Beranda Kriminal Kedapatan Mencopet, Pedagang Manisan Dihajar Massa

Kedapatan Mencopet, Pedagang Manisan Dihajar Massa

PALEMBANG, — Apes yang dialami Aan Budiman (34), pria yang tercatat sebagai warga jalan H Muntik Perum Raflesia blok A Kelurahan Alang-alang Lebar Kecamatan Alang-alang Lebar Palembang ini nyaris tewas dihajar massa.

Pria yangĀ  mengaku sebagai pedagang manisan kedapatan melakukan aksi pencopetan satu unit Handphone merk Samsung J2, milik Yuni (22), warga yang tinggal dikawasan jalan Mayor Salim Batubara Kelurahan Sekip Pangkal Kecamatan Kemuning di kawasan lorong Basah Kecamatan IB I Palembang.

Beruntung, kakak ipar korban bernama Irwan (24), langsung menyerahkan pelaku kepada anggota Satlantas Polresta Palembang, yang sedang bertugas di pos air mancur masjid Agung Palembang, Sehingga pelaku dapat diselamatkan dari amukan massa.

Pelaku pun langsung digelandang ke Mapolresta Palembang, guna mempertanggung jawabkan perbuatannya.

Menurut keterangan Irwan, dirinya mengetahui pelaku sudah mencuri Handphone milik korban berawal saat dirinya bersama korban sedang membeli topi di sebuah toko yang berada di kawasan lorong Basah, pada Kamis (9/8) sekitar pukul 14.00 WIB. Namun, usai membeli topi, Irwan melihat resliting tas yang dibawa oleh korban sudah dalam keadaan terbuka, dan Handphone korban sudah hilang.

“Saya langsung melihat pelaku itu pak, dia memasukkan Handphone kedalam jaketnya. Jadi langsung saya kejar, saya kunci lehernya pakai tangan, terus saya periksa dalam jaketnya, ternyata benar ada Hp adik ipar saya pak,” ungkap Irwan, saat ditemui di Polresta Palembang.

Usai mengetahui Hp adik iparnya sudah dicopet oleh pelaku, lanjut Irwan, ia pun sempat memberikan bogem mentah yang mengarah ke muka pelaku, sebelum akhirnya diserahkan kepada anggota Satlantas yang bertugas di pos air mancur Polresta Palembang. “Ini sekarang kami sedang membuat laporan kepolisian pak. Kami harap pelaku dihukum sesuai perbuatannya,” jelasnya.

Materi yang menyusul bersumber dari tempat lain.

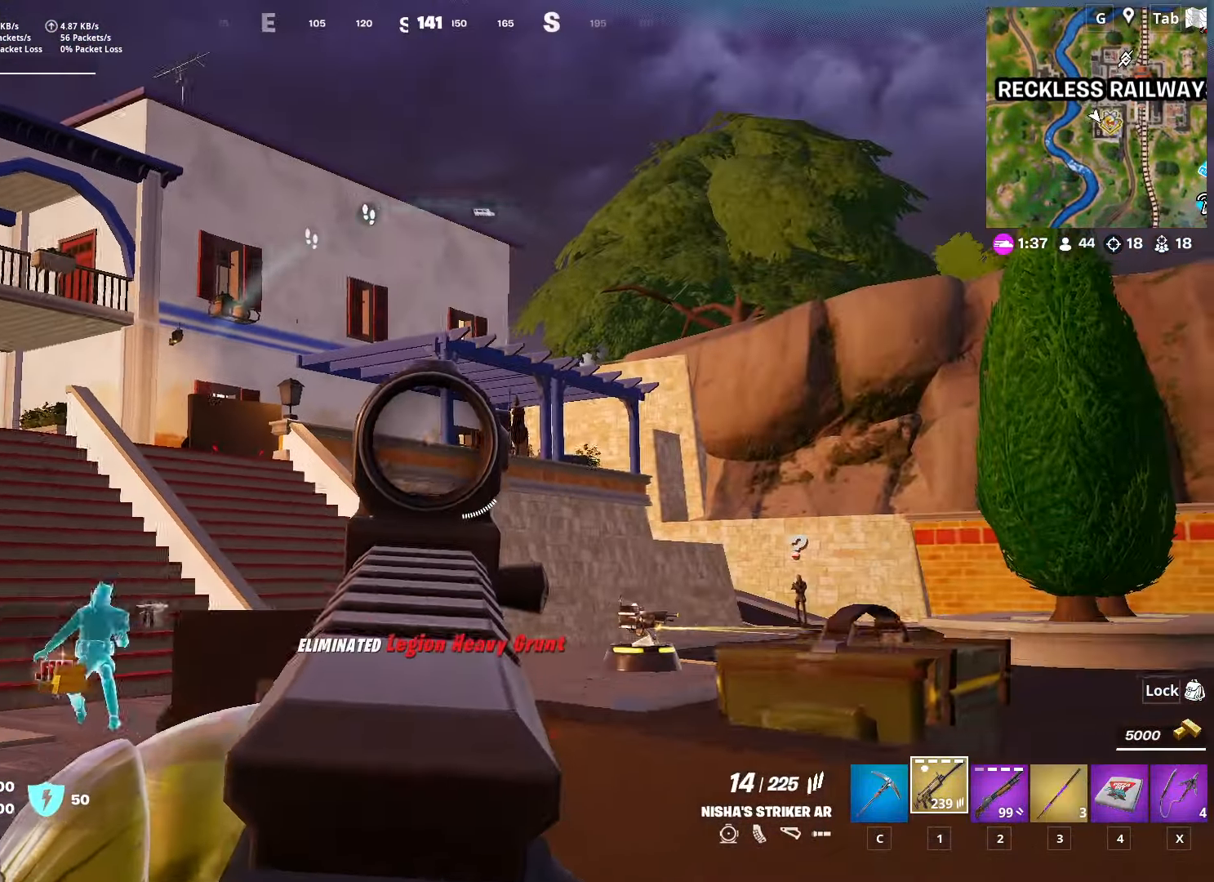
{"keys": ["w"], "mouse": ["right"], "mouse_move": "still", "events": [[50, "w", "up"], [100, "shift", "down"], [234, "space", "down"], [284, "shift", "up"], [334, "w", "down"], [384, "d", "up"], [434, "space", "up"]]}
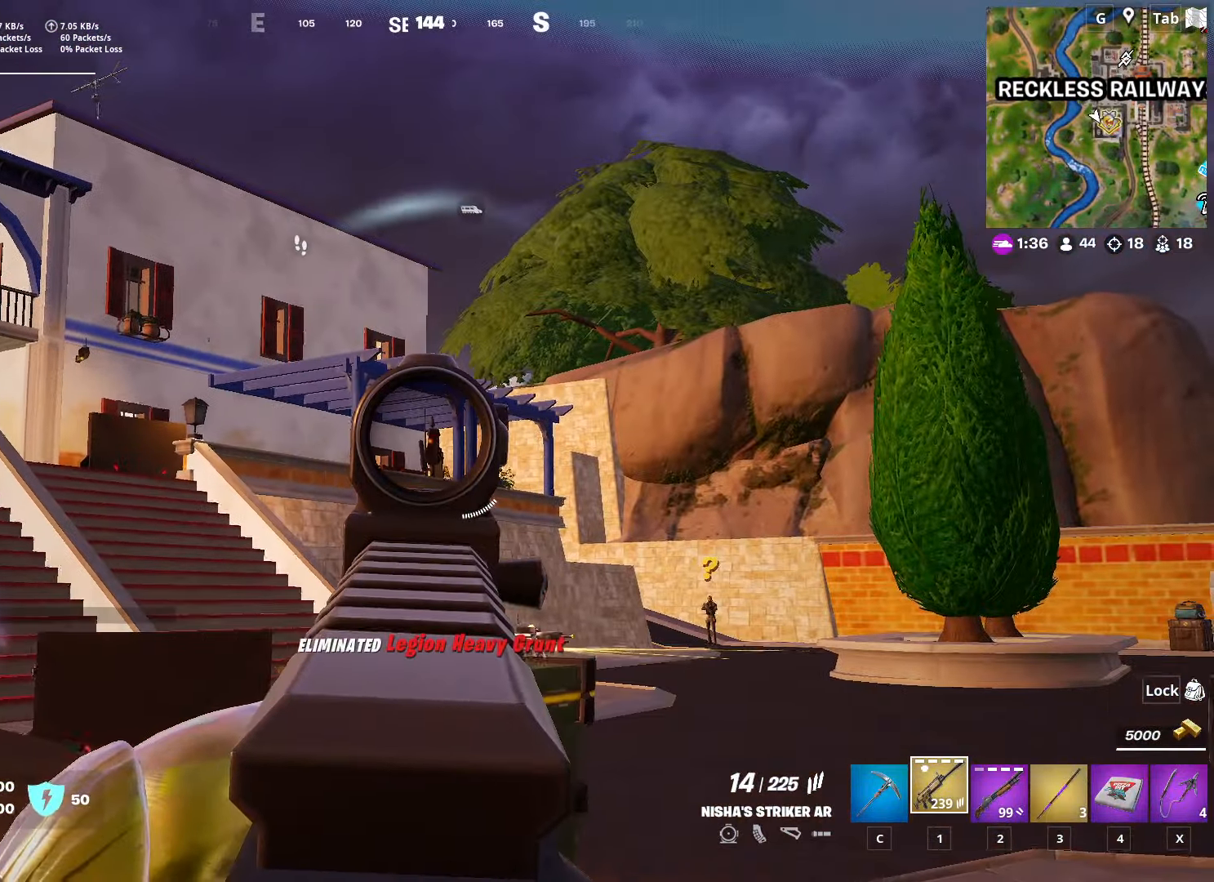
{"keys": ["a"], "mouse": ["right"], "mouse_move": "still", "events": [[16, "w", "up"], [300, "a", "down"]]}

Sedangkan, pelaku berkilah bahwa dirinya tidak mencuri Handphone milik korban. “Hp nya terjatuh pak, saya tidak mengambilnya, sumpah pak,” kilah bapak dua orang anak ini.

Dikatakannya, dirinya pada saat itu hanya dituduh oleh korban sudah mencuri Hp miliknya. “Saya tidak mencurinya pak, Hp nya itu terjatuh. Tapi dia langsung saja memukul muka saya pak. Sudah itu, saya dibawanya ke pos polisi,” jelasnya.

Sementara itu, Kasat Reskrim Polresta Palembang, Kompol Yon Edi Winara SIK, melalui Kasubag Humas AKP Andi Haryadi, membenarkan pihaknya menerima serahan pelaku dugaan Pencurian dengan Pemberatan (Curat).

“Korban sudah membuat laporan kepolisian, Dan pelaku saat ini sedang dalam pemeriksaan unit Reskrim Polresta Palembang,” singkatnya. (Cdr)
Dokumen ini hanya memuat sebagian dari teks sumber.